Mesmo ilegal, o último jantar que Colombeck ofereceu foi há uma semana, no Rio de Janeiro. Seus clientes eram quatro idosos com idades entre 60 e 75 anos.

Quem contratou o banquete foi Felipe, de 75 anos. Ele contou à BBC Brasil que conheceu o chef em dezembro, quando visitou a Expocannabis, feira destinada à maconha, no Uruguai.

"Depois da exposição, fomos convidados a um jantar, onde eu conheci o Gustavo. A comida era maravilhosa e eu disse que ele precisaria fazer o mesmo para meus amigos no Rio quando ele fosse ao Brasil", conta.

Assim como escolhe um vinho ou molho de pimentas na prateleira do supermercado, ele e cada um de seus amigos disseram a Colombeck quanto THC queriam na comida.

"Eu e mais dois amigos pedimos a dosagem mais forte e outros dois, a mais fraca. Ele fez um namorado recheado com legumes e cogumelos. Todos nós sentimos uma brisa incrível e um sabor espetacular, na dosagem correta", conta Felipe.

Ele disse que não se cansa de recomendar a culinária canábica para seus amigos e convidá-los a comer uma refeição feita por Colombeck no Uruguai.

"É uma experiência inesquecível. É triste pensar que temos de viajar para a Holanda, Estados Unidos ou Uruguai para vivenciar algo assim. Isso mostra o quanto vivemos num país opressor, que tem preconceito e criminaliza os usuários de maconha, uma simples planta."

Mercado brasileiro

O chef conta que, embora planeje morar nos Estados Unidos, sonha em voltar e trabalhar com maconha no Brasil. Para ele, a proibição do uso da erva impede que o país ganhe dinheiro e se desenvolva.

"O brasileiro é muito criativo e, ao invés de (o país) estimular isso, está exportando seu conhecimento. O Uruguai, por outro lado, abre os braços para pessoas com ideias e projetos novos. Isso é causado pelo preconceito que muitos brasileiros ainda têm com maconha, por falta conhecimento. Eu faço minha parte e levo informação para o maior número possível de pessoas", afirma.
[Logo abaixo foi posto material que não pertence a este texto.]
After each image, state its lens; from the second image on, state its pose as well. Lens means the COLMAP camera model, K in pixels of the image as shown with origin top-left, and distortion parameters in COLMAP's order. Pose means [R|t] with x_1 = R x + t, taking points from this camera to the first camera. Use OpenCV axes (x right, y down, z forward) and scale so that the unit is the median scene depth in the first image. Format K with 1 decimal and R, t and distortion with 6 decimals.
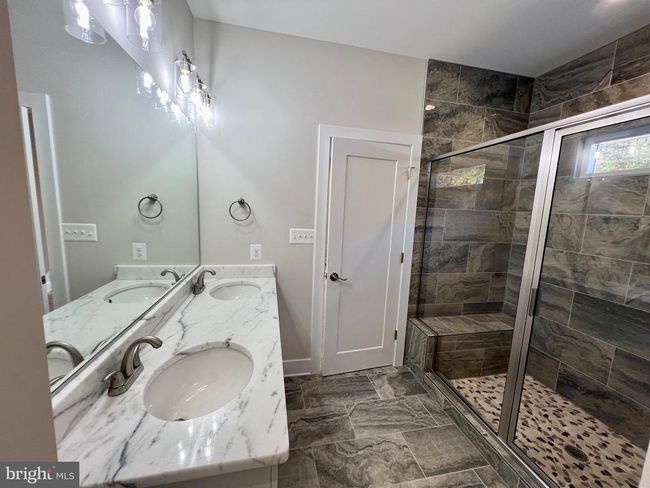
lens RADIAL K [[259.7, 0, 326.2], [0, 259.7, 243.0], [0, 0, 1]] dist [-0.002202, 0.000716]
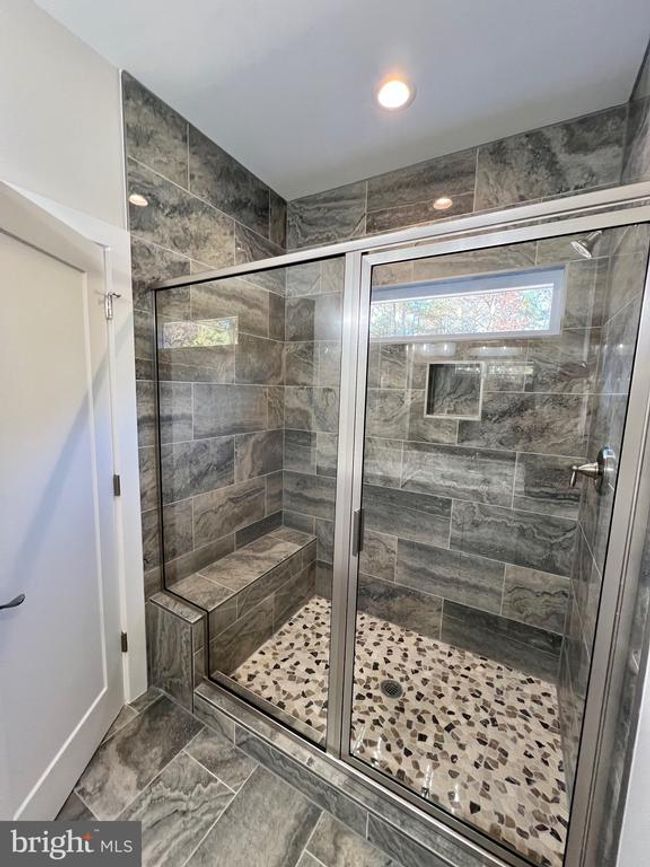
lens RADIAL K [[346.4, 0, 325.4], [0, 346.4, 431.6], [0, 0, 1]] dist [-0.002202, 0.000716]
pose [[0.677233, -0.111062, 0.727338, 0.105606], [0.100479, 0.993241, 0.058108, -0.042861], [-0.728876, 0.033730, 0.683815, 0.296489]]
Uma de suas referências na cozinha é o paulistano Alex Atala. Ele diz que o reconhecido chef brasileiro poderia usar seu conhecimento e popularidade para fazer receitas com maconha e mostrar que a planta não é prejudicial.
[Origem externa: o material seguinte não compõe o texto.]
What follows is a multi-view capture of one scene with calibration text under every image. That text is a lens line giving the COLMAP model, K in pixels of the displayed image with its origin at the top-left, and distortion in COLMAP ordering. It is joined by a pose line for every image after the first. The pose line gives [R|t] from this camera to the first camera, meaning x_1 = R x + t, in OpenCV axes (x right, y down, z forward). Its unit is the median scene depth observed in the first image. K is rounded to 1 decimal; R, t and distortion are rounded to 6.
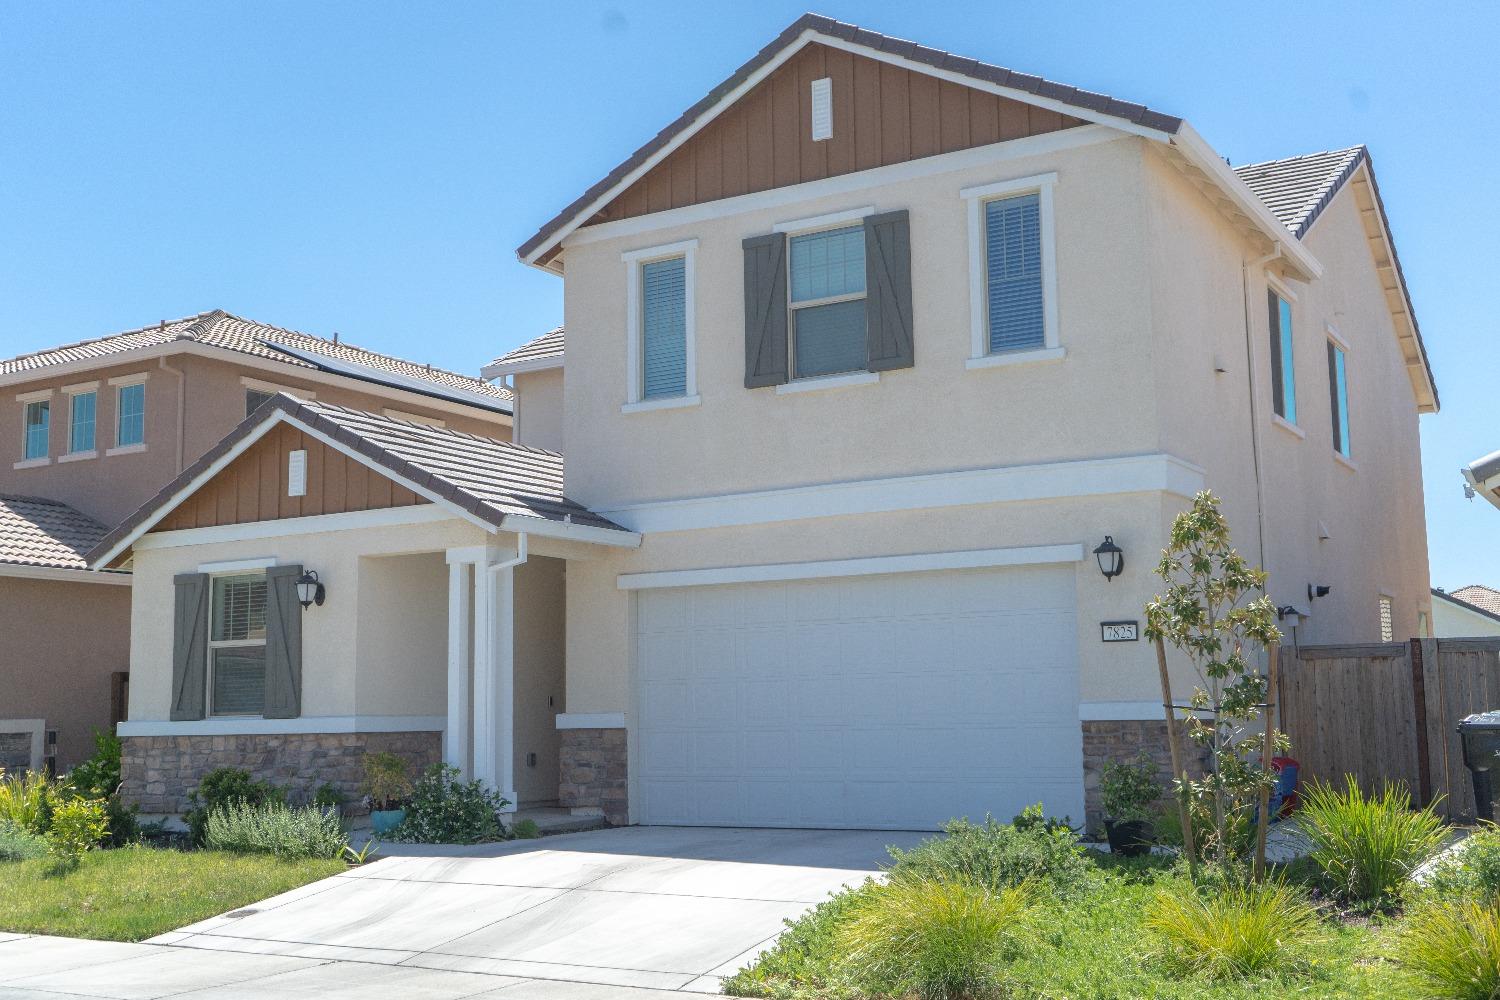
lens RADIAL K [[1656.0, 0, 750.0], [0, 1656.0, 500.0], [0, 0, 1]] dist [-0.017949, 0.013595]
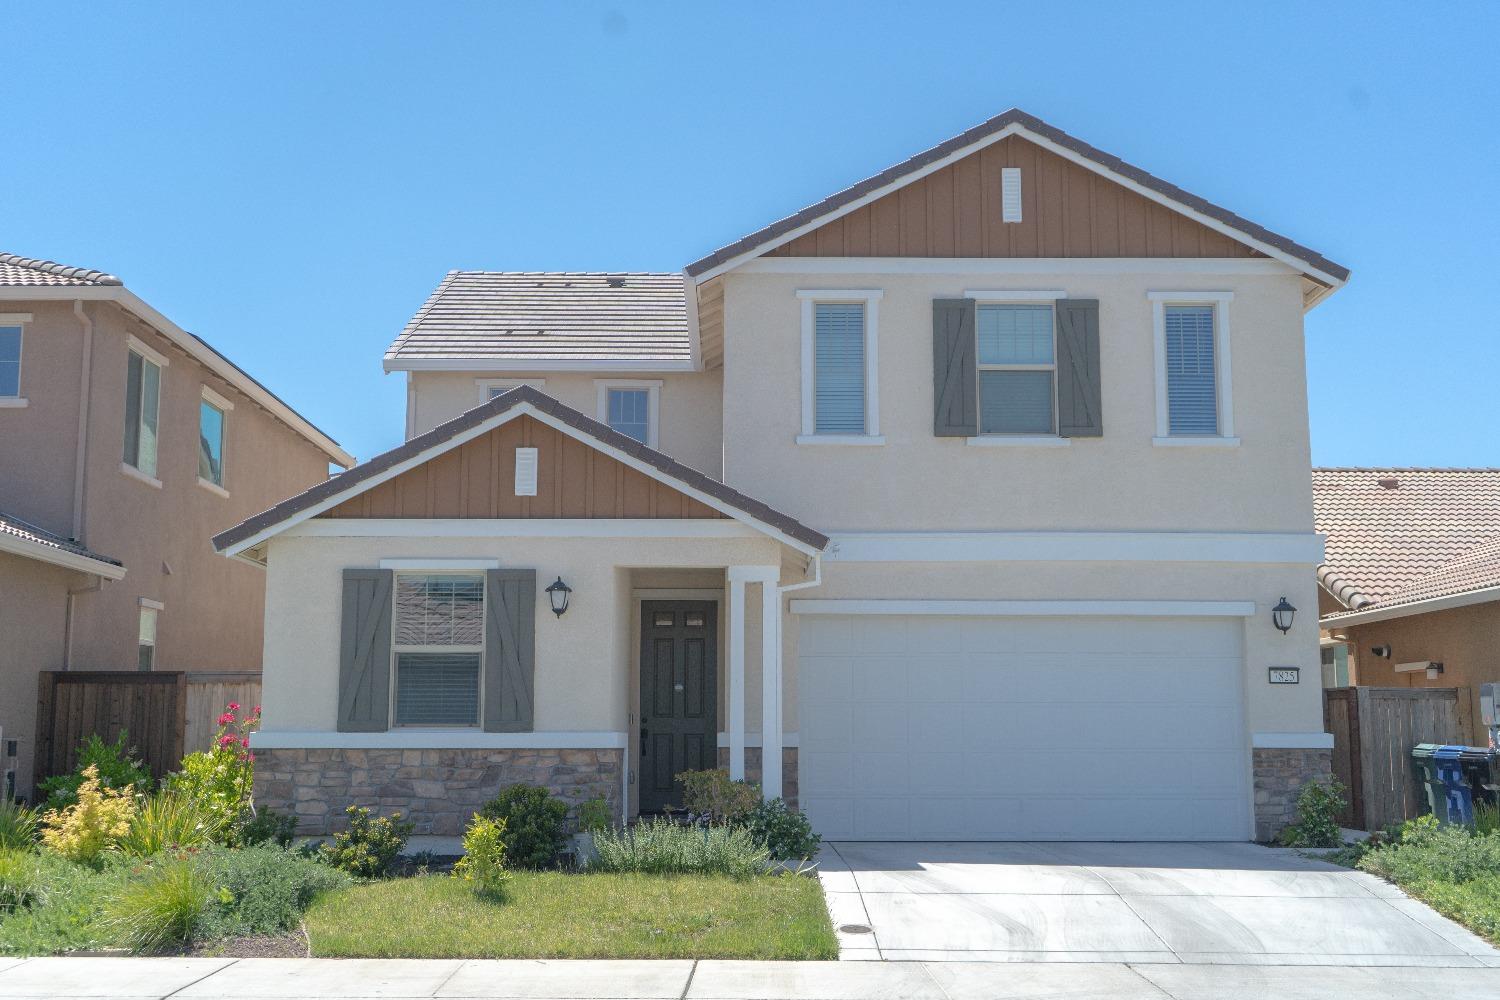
lens RADIAL K [[1673.7, 0, 750.0], [0, 1673.7, 500.0], [0, 0, 1]] dist [-0.024815, 0.010373]
pose [[0.859008, 0.092318, 0.503569, -0.657708], [-0.082200, 0.995717, -0.042321, 0.030584], [-0.505319, -0.005039, 0.862918, 0.116955]]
"Eu vi ele (Alex Atala) fumando (o que parecia ser) um baseado em uma série da Netflix. Eu queria perguntar para ele se ele usa maconha na comida que faz em casa. Fico imaginando como um cara admirado desses poderia revolucionar a culinária e cultura de um país."

A ação sobre a descriminalização do uso de maconha está no Supremo Tribunal Federal (STF) desde 2011, e até agora só três ministros votaram.

O relator do caso, Gilmar Mendes, defendeu a descriminalização de todas as drogas em agosto de 2015. Edson Fachin e Luís Roberto Barroso foram favoráveis à descriminalização apenas da maconha.

O último pedido de vista foi de Teori Zavascki, que interrompeu o julgamento em setembro de 2015. Agora, cabe ao ministro Alexandre de Moraes (que herdou a cadeira de Zavascki) devolver o processo à pauta.

O caso criará regra para todos os processos similares. Se a ação sair vitoriosa, a posse de maconha para uso próprio não será mais considerada crime, como ocorre hoje.